Pourquoi ce classement

L’UNESCO a retenu les critères (ii), (iii) et (iv). Ce qui est protégé ici, c’est une continuité : depuis le VIe siècle, la même vallée a servi de centre politique aux Turcs, aux Ouïgours, puis aux Mongols de Gengis Khan. Attendez-vous à beaucoup de steppe et à peu de pierres debout.

Karakorum et Erdene Zuu

Le bourg de Kharkhorin occupe le site de Karakorum. De la capitale impériale, il ne reste qu’un champ d’herbe, des fondations et une tortue de granit, facile à repérer au nord de l’enceinte : beaucoup de visiteurs sont déçus. Le vrai monument est juste à côté. Erdene Zuu, fondé vers 1585-1586 par Abtai Sain Khan, est ceint d’un mur de stupas : le projet en prévoyait 108, chiffre sacré du bouddhisme, total probablement jamais atteint. Comptez deux heures, plus une heure au musée de Karakorum. L’enceinte se parcourt librement ; l’entrée des temples est payante, quelques dizaines de milliers de tugriks, tarif à vérifier sur place.

Khar Balgas et les stèles turques

Khar Balgas, capitale ouïgoure fondée vers 744 et détruite en 840, n’est plus qu’un grand quadrilatère de murs de terre. À une cinquantaine de kilomètres au nord de Kharkhorin, le site de Khoshoo Tsaidam conserve les stèles de Kul Tegin (732) et de Bilge Khagan (735), parmi les plus anciens textes connus en langue turque. Un petit musée les abrite, mais les pièces majeures, dont le buste de Kul Tegin, sont au musée national, à Oulan-Bator. Comptez une demi-journée de piste aller-retour : à ne faire que si l’archéologie vous intéresse.

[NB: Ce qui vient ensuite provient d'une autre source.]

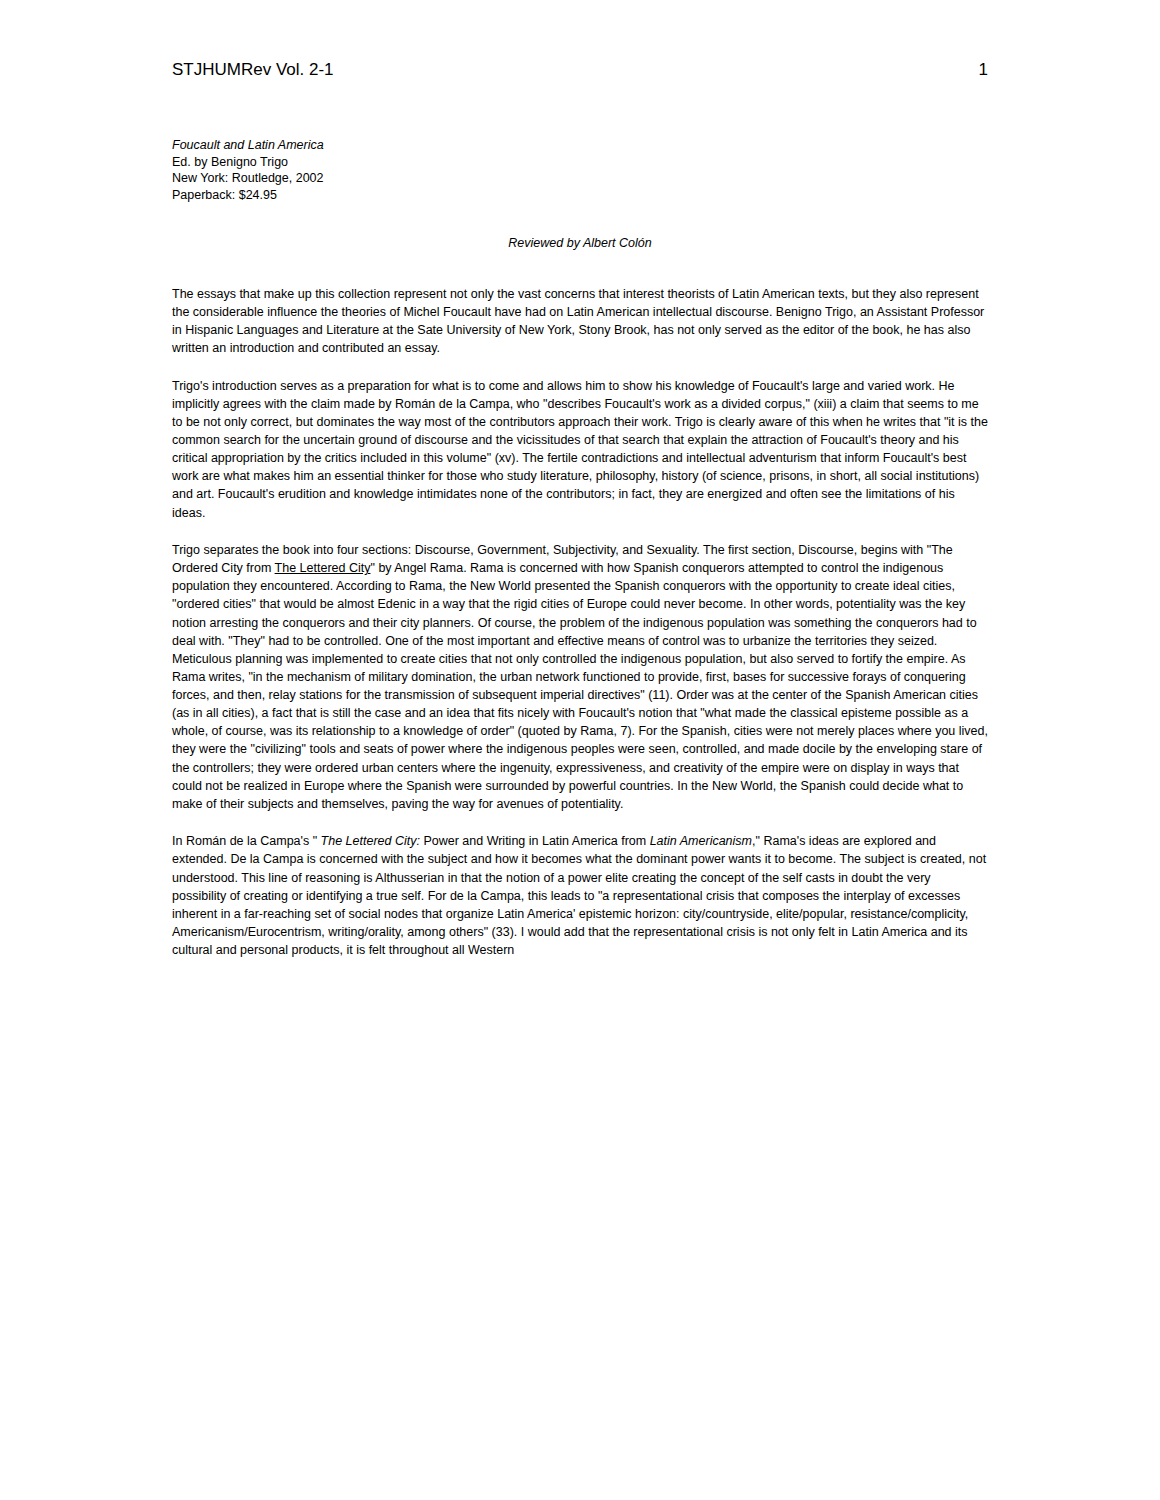STJHUMRev Vol. 2-1 1
Foucault and Latin America
Ed. by Benigno Trigo
New York: Routledge, 2002
Paperback: $24.95
Reviewed by Albert Colón
The essays that make up this collection represent not only the vast concerns that interest theorists of Latin American texts, but they also represent the considerable influence the theories of Michel Foucault have had on Latin American intellectual discourse. Benigno Trigo, an Assistant Professor in Hispanic Languages and Literature at the Sate University of New York, Stony Brook, has not only served as the editor of the book, he has also written an introduction and contributed an essay.
Trigo's introduction serves as a preparation for what is to come and allows him to show his knowledge of Foucault's large and varied work. He implicitly agrees with the claim made by Román de la Campa, who "describes Foucault's work as a divided corpus," (xiii) a claim that seems to me to be not only correct, but dominates the way most of the contributors approach their work. Trigo is clearly aware of this when he writes that "it is the common search for the uncertain ground of discourse and the vicissitudes of that search that explain the attraction of Foucault's theory and his critical appropriation by the critics included in this volume" (xv). The fertile contradictions and intellectual adventurism that inform Foucault's best work are what makes him an essential thinker for those who study literature, philosophy, history (of science, prisons, in short, all social institutions) and art. Foucault's erudition and knowledge intimidates none of the contributors; in fact, they are energized and often see the limitations of his ideas.
Trigo separates the book into four sections: Discourse, Government, Subjectivity, and Sexuality. The first section, Discourse, begins with "The Ordered City from The Lettered City" by Angel Rama. Rama is concerned with how Spanish conquerors attempted to control the indigenous population they encountered. According to Rama, the New World presented the Spanish conquerors with the opportunity to create ideal cities, "ordered cities" that would be almost Edenic in a way that the rigid cities of Europe could never become. In other words, potentiality was the key notion arresting the conquerors and their city planners. Of course, the problem of the indigenous population was something the conquerors had to deal with. "They" had to be controlled. One of the most important and effective means of control was to urbanize the territories they seized. Meticulous planning was implemented to create cities that not only controlled the indigenous population, but also served to fortify the empire. As Rama writes, "in the mechanism of military domination, the urban network functioned to provide, first, bases for successive forays of conquering forces, and then, relay stations for the transmission of subsequent imperial directives" (11). Order was at the center of the Spanish American cities (as in all cities), a fact that is still the case and an idea that fits nicely with Foucault's notion that "what made the classical episteme possible as a whole, of course, was its relationship to a knowledge of order" (quoted by Rama, 7). For the Spanish, cities were not merely places where you lived, they were the "civilizing" tools and seats of power where the indigenous peoples were seen, controlled, and made docile by the enveloping stare of the controllers; they were ordered urban centers where the ingenuity, expressiveness, and creativity of the empire were on display in ways that could not be realized in Europe where the Spanish were surrounded by powerful countries. In the New World, the Spanish could decide what to make of their subjects and themselves, paving the way for avenues of potentiality.
In Román de la Campa's " The Lettered City: Power and Writing in Latin America from Latin Americanism," Rama's ideas are explored and extended. De la Campa is concerned with the subject and how it becomes what the dominant power wants it to become. The subject is created, not understood. This line of reasoning is Althusserian in that the notion of a power elite creating the concept of the self casts in doubt the very possibility of creating or identifying a true self. For de la Campa, this leads to "a representational crisis that composes the interplay of excesses inherent in a far-reaching set of social nodes that organize Latin America' epistemic horizon: city/countryside, elite/popular, resistance/complicity, Americanism/Eurocentrism, writing/orality, among others" (33). I would add that the representational crisis is not only felt in Latin America and its cultural and personal products, it is felt throughout all Western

Tovkhon et les chutes de l’Orkhon

L’ermitage de Tovkhon, fondé vers 1648 par Zanabazar, se perche vers 2 600 mètres. La piste finale est rude et s’achève par une montée à pied d’environ deux kilomètres et demi ; elle n’est praticable qu’en été et au début de l’automne, la neige la fermant ensuite. Les chutes de l’Orkhon, hautes d’une vingtaine de mètres, sont à une centaine de kilomètres au sud-ouest de Kharkhorin, soit quatre à cinq heures de piste. Leur débit dépend des pluies : fin juillet et août sont les plus sûrs. Le monastère de Shankh se glisse sur la route.

Y aller et combien de temps

Oulan-Bator–Kharkhorin représente environ 370 kilomètres de route goudronnée, soit six à huit heures avec les arrêts. Des bus et minibus partent du terminal Dragon, en principe chaque jour en saison : confirmez la veille. Ensuite, tout se fait en piste : prévoyez un 4x4 avec chauffeur et vérifiez l’état des routes. Trois jours sur place sont un minimum, quatre ou cinq pour ajouter Tovkhon et les chutes. La vallée s’intègre bien à un itinéraire de deux semaines.

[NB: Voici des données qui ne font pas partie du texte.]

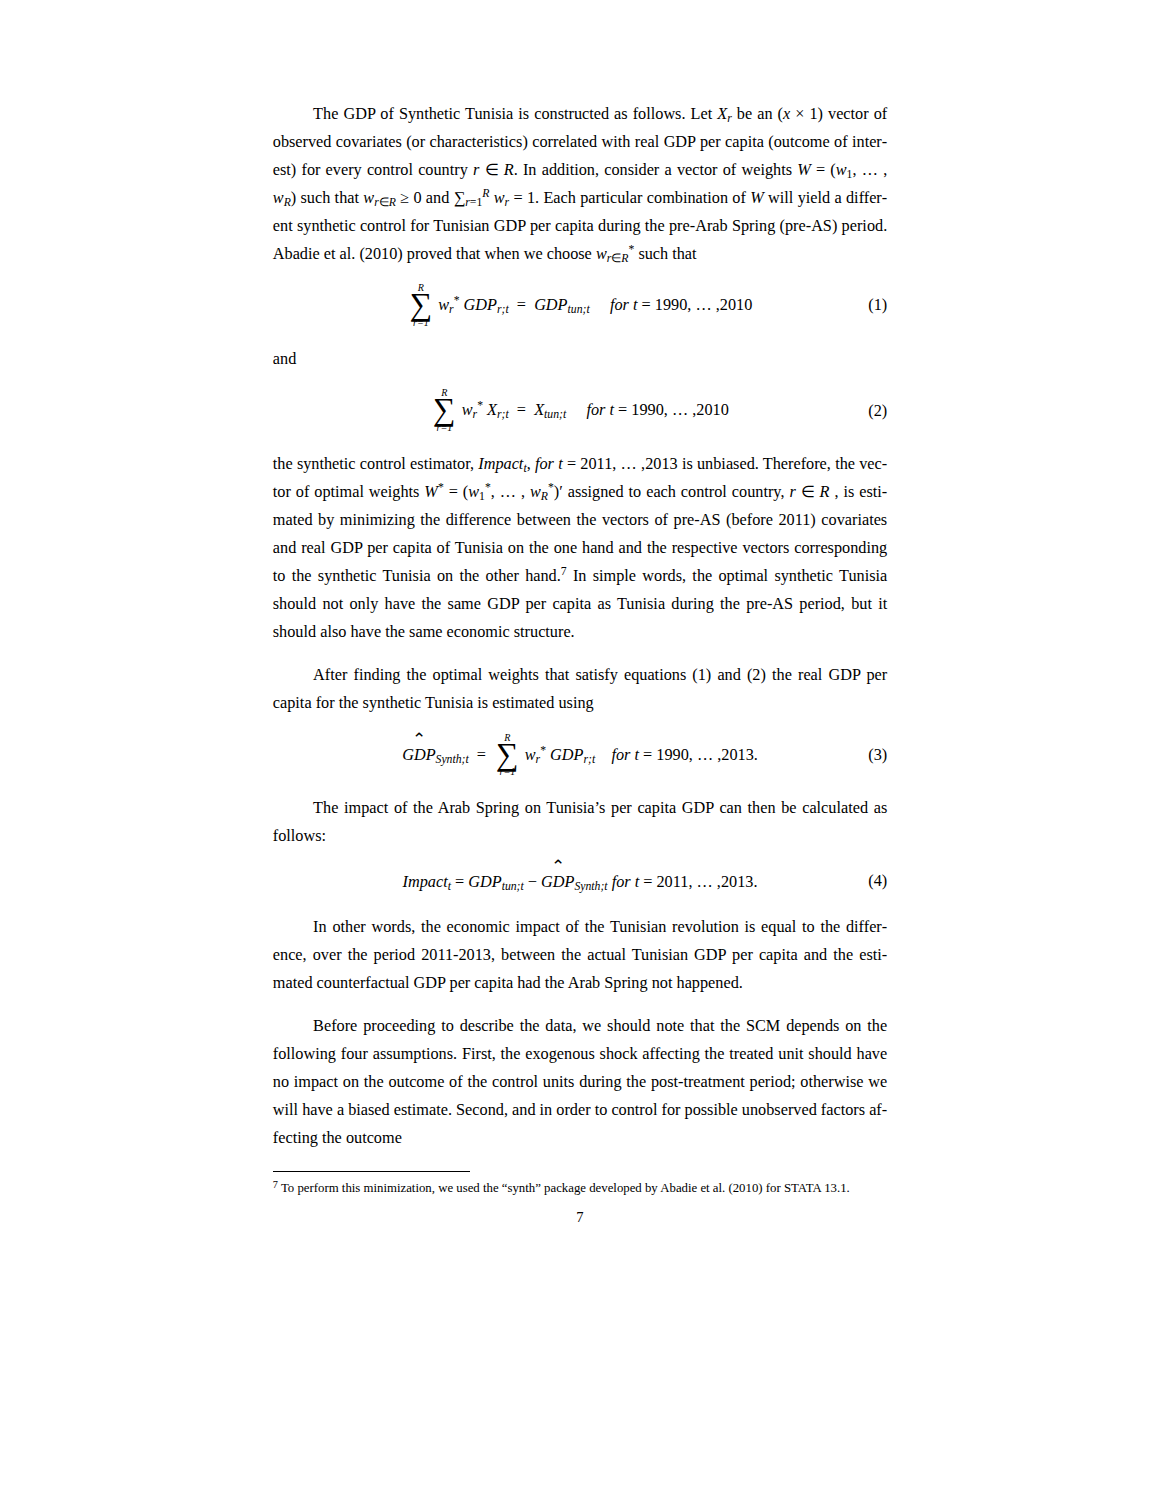The GDP of Synthetic Tunisia is constructed as follows. Let Xr be an (x × 1) vector of observed covariates (or characteristics) correlated with real GDP per capita (outcome of interest) for every control country r ∈ R. In addition, consider a vector of weights W = (w1, … , wR) such that wr∈R ≥ 0 and ∑r=1R wr = 1. Each particular combination of W will yield a different synthetic control for Tunisian GDP per capita during the pre-Arab Spring (pre-AS) period. Abadie et al. (2010) proved that when we choose wr∈R* such that
R∑r=1 wr* GDPr;t = GDPtun;t for t = 1990, … ,2010 (1)
and
R∑r=1 wr* Xr;t = Xtun;t for t = 1990, … ,2010 (2)
the synthetic control estimator, Impactt, for t = 2011, … ,2013 is unbiased. Therefore, the vector of optimal weights W* = (w1*, … , wR*)′ assigned to each control country, r ∈ R , is estimated by minimizing the difference between the vectors of pre-AS (before 2011) covariates and real GDP per capita of Tunisia on the one hand and the respective vectors corresponding to the synthetic Tunisia on the other hand.7 In simple words, the optimal synthetic Tunisia should not only have the same GDP per capita as Tunisia during the pre-AS period, but it should also have the same economic structure.
After finding the optimal weights that satisfy equations (1) and (2) the real GDP per capita for the synthetic Tunisia is estimated using
⌃GDPSynth;t = R∑r=1 wr* GDPr;t for t = 1990, … ,2013. (3)
The impact of the Arab Spring on Tunisia’s per capita GDP can then be calculated as follows:
Impactt = GDPtun;t − ⌃GDPSynth;t for t = 2011, … ,2013. (4)
In other words, the economic impact of the Tunisian revolution is equal to the difference, over the period 2011-2013, between the actual Tunisian GDP per capita and the estimated counterfactual GDP per capita had the Arab Spring not happened.
Before proceeding to describe the data, we should note that the SCM depends on the following four assumptions. First, the exogenous shock affecting the treated unit should have no impact on the outcome of the control units during the post-treatment period; otherwise we will have a biased estimate. Second, and in order to control for possible unobserved factors affecting the outcome
7 To perform this minimization, we used the “synth” package developed by Abadie et al. (2010) for STATA 13.1.
7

Budget, saison et erreurs fréquentes

Une nuit en camp de yourtes, repas compris, va d’environ 40 euros dans les camps simples à 100 euros dans les plus confortables ; confirmez en réservant. Trois erreurs reviennent : chercher la ville de Gengis Khan, sous-estimer la lenteur des pistes, et tenter l’aller-retour depuis la capitale dans la journée. La bonne période va de juin à septembre.